[SOLVED] FFmpeg Command Working in Terminal But Won't Run in KM

I am having trouble running a shell script from Keyboard Maestro that worked perfectly on another laptop. I recently got a new laptop, migrated everything across, but something is not working quite right.

The shell script I have is one that is triggered when a file gets added to a folder. It then runs an ffmpeg command, converting the video to another folder.

The shell script looks like this:

ffmpeg -i "$KMVAR_FileName" -filter:v fps=30 -preset fast -crf 28 "$KMVAR_FileNameNew"

The KMVARs have valid values.

If I run this script in terminal, it does exactly what it should do:

ffmpeg -i a.mp4 -filter:v fps=30 -preset fast -crf 28 b.mp4

But when the folder trigger happens (new file added) and it tries to run the shell script with the KMVARs in, it errors. The error log shows this:

2022-10-28 22:42:46 Execute a Shell Script failed with script error: text-script: line 1: ffmpeg: command not found. Macro “FFMpeg iMovie File” cancelled (while executing Execute Shell Script).

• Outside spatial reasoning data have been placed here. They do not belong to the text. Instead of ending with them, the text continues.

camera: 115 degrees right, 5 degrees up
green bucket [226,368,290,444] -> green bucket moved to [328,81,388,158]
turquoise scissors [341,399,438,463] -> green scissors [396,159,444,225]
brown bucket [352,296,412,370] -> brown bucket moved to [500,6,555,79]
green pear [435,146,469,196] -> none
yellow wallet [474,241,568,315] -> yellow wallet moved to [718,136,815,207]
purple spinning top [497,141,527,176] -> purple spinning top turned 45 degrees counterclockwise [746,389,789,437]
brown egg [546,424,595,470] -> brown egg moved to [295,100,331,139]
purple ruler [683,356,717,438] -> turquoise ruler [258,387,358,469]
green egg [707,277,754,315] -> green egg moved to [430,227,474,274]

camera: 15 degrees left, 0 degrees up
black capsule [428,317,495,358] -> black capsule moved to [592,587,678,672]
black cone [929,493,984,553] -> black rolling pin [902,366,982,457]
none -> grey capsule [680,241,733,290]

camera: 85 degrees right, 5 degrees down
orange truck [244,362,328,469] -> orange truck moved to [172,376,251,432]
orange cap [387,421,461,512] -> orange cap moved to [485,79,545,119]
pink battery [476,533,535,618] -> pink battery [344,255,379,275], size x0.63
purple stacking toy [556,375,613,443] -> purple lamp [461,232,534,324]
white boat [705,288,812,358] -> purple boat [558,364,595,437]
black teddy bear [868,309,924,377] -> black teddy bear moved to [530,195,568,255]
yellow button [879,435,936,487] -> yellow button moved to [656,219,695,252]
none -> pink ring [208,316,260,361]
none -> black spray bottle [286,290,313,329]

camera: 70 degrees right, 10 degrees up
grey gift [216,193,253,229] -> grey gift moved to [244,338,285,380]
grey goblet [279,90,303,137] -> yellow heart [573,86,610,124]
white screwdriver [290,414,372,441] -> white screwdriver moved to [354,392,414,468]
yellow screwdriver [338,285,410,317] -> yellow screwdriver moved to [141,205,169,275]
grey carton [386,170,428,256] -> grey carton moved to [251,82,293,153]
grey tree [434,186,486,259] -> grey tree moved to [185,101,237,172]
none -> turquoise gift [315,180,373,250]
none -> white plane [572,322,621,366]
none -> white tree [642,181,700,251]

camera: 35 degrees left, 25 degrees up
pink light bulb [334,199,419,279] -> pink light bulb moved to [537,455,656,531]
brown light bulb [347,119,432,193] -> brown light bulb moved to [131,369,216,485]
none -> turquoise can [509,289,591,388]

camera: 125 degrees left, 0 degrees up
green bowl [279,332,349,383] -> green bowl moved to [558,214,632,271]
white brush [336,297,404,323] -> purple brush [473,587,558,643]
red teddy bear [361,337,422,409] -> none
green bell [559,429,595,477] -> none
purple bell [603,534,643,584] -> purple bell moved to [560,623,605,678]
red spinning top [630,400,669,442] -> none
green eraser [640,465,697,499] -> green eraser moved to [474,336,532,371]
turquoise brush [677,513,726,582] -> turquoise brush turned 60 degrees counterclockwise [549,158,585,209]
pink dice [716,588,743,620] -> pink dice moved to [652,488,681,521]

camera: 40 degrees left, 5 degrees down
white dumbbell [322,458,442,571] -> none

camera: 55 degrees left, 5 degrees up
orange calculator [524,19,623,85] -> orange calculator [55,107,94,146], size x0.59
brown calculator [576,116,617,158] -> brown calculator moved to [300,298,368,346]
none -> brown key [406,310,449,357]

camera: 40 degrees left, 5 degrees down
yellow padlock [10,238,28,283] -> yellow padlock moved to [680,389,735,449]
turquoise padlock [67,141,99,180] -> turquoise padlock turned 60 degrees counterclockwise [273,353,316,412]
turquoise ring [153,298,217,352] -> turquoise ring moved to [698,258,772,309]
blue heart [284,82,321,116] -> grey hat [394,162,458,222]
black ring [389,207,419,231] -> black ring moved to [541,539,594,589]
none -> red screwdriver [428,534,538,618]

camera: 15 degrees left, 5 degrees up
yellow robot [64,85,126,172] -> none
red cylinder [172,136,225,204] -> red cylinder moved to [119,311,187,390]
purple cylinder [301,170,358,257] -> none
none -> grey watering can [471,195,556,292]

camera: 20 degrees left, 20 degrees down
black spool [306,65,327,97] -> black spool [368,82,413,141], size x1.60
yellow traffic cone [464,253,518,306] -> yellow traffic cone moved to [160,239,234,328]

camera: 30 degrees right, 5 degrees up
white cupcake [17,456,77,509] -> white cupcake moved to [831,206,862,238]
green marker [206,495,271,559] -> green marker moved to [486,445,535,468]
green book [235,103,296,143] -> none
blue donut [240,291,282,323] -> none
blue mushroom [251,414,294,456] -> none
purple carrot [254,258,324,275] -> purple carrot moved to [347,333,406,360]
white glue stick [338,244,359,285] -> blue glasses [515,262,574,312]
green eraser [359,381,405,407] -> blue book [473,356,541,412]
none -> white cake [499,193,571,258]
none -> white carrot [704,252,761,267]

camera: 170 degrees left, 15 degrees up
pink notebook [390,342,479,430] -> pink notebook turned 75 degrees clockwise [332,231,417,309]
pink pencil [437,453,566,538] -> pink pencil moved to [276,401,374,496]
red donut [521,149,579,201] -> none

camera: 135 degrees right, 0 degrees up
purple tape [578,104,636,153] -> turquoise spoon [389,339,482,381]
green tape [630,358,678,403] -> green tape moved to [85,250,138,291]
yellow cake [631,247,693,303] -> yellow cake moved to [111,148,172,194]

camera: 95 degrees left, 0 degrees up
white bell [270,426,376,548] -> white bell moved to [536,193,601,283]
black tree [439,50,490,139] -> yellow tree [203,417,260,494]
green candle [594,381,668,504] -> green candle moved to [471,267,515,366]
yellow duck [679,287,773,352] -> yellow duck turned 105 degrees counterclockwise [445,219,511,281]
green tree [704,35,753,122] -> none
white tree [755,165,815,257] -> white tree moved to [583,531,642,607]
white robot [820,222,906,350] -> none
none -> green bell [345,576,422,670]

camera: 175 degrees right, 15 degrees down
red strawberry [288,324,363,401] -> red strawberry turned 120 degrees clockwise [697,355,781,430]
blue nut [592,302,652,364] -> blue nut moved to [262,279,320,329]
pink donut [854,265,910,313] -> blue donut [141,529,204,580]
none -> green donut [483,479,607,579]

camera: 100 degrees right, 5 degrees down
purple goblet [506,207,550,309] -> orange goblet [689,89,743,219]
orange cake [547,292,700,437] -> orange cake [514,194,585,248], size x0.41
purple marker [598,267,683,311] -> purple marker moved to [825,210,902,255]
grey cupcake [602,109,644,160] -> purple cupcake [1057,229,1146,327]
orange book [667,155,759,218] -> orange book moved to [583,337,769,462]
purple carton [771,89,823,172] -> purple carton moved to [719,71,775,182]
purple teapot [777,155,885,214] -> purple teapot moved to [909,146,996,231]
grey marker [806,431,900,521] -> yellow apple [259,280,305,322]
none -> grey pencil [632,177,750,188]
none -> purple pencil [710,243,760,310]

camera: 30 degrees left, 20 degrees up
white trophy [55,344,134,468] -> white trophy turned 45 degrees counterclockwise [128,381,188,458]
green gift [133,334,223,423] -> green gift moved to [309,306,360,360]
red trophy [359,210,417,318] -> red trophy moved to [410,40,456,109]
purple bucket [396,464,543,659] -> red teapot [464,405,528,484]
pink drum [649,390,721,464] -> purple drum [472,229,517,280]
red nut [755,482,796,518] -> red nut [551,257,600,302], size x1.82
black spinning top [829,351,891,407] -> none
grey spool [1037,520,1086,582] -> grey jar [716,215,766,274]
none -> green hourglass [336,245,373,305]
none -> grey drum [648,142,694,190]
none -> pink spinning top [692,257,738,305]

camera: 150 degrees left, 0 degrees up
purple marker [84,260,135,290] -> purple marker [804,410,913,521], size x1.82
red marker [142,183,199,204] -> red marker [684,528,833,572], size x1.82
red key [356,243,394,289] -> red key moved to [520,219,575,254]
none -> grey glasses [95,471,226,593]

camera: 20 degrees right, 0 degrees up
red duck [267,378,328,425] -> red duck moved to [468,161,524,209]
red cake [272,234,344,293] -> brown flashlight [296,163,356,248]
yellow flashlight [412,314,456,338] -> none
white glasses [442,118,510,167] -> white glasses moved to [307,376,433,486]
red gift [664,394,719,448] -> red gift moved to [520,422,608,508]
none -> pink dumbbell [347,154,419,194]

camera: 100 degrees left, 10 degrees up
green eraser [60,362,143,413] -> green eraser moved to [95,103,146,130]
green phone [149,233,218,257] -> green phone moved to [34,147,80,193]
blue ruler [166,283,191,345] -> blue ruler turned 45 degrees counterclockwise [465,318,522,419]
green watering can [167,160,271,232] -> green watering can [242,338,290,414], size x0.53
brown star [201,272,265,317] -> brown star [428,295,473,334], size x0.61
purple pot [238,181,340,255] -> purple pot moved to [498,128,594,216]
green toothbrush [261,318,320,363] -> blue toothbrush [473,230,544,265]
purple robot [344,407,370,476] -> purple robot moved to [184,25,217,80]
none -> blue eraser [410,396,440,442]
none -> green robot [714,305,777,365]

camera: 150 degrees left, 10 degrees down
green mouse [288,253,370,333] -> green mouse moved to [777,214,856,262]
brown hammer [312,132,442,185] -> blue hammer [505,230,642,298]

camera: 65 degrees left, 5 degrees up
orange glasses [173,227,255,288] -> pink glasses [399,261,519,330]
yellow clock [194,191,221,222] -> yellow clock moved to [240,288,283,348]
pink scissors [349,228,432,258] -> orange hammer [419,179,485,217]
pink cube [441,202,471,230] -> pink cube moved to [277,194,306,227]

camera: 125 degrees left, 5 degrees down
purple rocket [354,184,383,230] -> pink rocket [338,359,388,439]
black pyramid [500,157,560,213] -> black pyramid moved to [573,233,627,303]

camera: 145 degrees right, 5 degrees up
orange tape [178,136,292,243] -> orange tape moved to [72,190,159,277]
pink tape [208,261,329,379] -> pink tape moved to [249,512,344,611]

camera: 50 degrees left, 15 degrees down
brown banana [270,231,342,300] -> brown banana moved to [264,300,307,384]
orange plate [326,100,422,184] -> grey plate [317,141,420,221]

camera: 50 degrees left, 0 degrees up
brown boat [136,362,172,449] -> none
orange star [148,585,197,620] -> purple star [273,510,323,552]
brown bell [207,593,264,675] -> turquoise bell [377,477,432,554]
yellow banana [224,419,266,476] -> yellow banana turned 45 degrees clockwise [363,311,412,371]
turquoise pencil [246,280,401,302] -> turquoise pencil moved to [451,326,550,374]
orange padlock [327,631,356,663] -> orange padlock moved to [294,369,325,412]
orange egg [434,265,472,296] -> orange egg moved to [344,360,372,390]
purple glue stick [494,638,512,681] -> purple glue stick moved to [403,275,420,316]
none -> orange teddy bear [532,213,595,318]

Now, I know that ffmpeg is installed, and I know it works in Terminal. But clearly there's something I've missed, and I have no idea whether this is a KM issue or something else. Given that this works perfectly on my old laptop, I assume it's an environment thing, a setting I have not yet applied to the new laptop.

Can anyone tell me what I need to do to get KM to run this?

You haven't provided the full path to ffmpeg

See:

action:Execute a Shell Script [Keyboard Maestro Wiki]

  • The $PATH environment variable you may have set in Terminal is not used.

(The search paths defined in the Terminal.app shell instance are not defined in the vanilla shell instance used by Execute Shell Script)


In Terminal.app, you can, of course find the full path with an incantation like:

which ffmpeg

and the full path may be something like

/usr/local/bin/ffmpeg

OK, cool. So typing which ffmpeg told me it was here:

/opt/homebrew/bin/

Updated the shell script and now that works.

However, what I don't understand is why this worked WITHOUT the full path on my old laptop. I figure I must have run some other command that somehow set the path. It's fine though, I can simply add in /opt/homebrew/bin/ and. it works, but I wonder what I did last time for it to not to need that.

1 Like

Oh, and of course ... thank you!

I’d guess the path was in your KM_VAR or echo path

1 Like

You probably did do it last time -- and, depending on how you migrated to your new laptop, that path may still be in your KM vars. But if you've upgraded from an Intel to Apple Silicon then your homebrew installation path has changed, from /usr/local/bin to /opt/homebrew/bin.